= Beginning of Section =

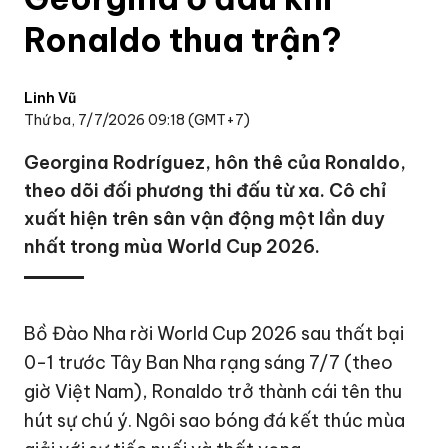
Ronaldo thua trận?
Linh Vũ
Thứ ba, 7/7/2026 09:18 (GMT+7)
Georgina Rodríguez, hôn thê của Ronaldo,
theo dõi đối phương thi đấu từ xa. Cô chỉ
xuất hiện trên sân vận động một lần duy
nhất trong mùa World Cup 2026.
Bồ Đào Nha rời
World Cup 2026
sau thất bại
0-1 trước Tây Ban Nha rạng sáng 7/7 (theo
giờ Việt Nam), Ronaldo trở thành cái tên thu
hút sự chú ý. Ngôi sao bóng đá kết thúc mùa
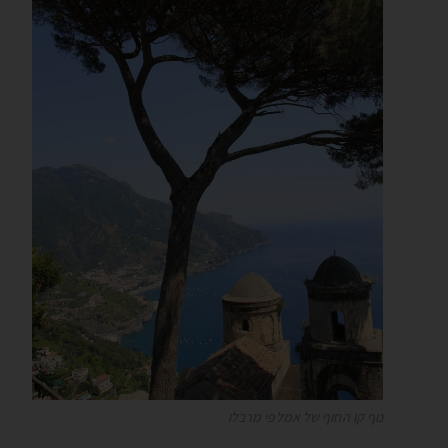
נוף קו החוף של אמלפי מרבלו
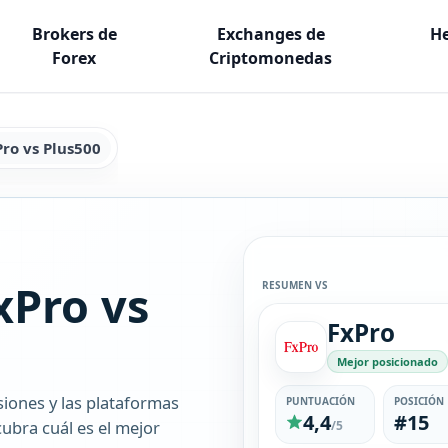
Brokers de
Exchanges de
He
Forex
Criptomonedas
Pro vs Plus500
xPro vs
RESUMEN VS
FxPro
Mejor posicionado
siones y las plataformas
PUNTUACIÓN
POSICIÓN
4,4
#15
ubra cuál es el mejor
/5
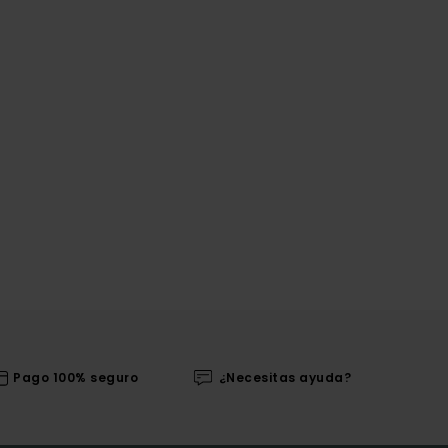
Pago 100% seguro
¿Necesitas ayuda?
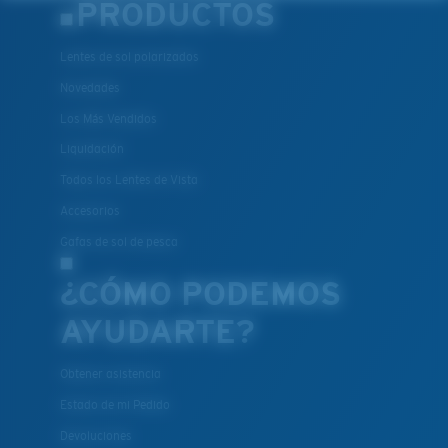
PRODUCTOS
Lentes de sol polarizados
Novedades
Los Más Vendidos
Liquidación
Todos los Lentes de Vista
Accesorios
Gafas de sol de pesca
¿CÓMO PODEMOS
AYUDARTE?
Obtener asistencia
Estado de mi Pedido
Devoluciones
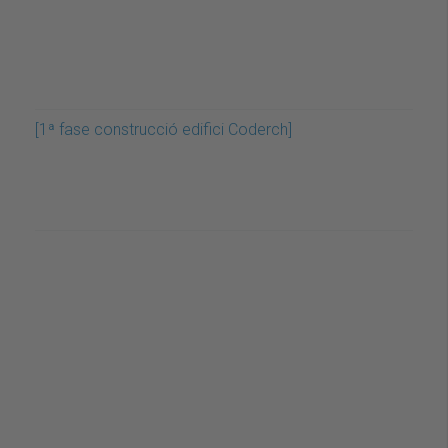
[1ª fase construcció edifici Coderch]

= End of Section =

§ **Description of the task**: Exactly reproduce the lines that run from the first line of the listing above to the line containing "Pago 100% seguro", including both; omit the pictures.

§ **Completed exercise**:
Ronaldo thua trận?
Linh Vũ
Thứ ba, 7/7/2026 09:18 (GMT+7)
Georgina Rodríguez, hôn thê của Ronaldo,
theo dõi đối phương thi đấu từ xa. Cô chỉ
xuất hiện trên sân vận động một lần duy
nhất trong mùa World Cup 2026.
Bồ Đào Nha rời
World Cup 2026
sau thất bại
0-1 trước Tây Ban Nha rạng sáng 7/7 (theo
giờ Việt Nam), Ronaldo trở thành cái tên thu
hút sự chú ý. Ngôi sao bóng đá kết thúc mùa
נוף קו החוף של אמלפי מרבלו
Brokers de
Exchanges de
He
Forex
Criptomonedas
Pro vs Plus500
xPro vs
RESUMEN VS
FxPro
Mejor posicionado
siones y las plataformas
PUNTUACIÓN
POSICIÓN
4,4
#15
ubra cuál es el mejor
/5
Pago 100% seguro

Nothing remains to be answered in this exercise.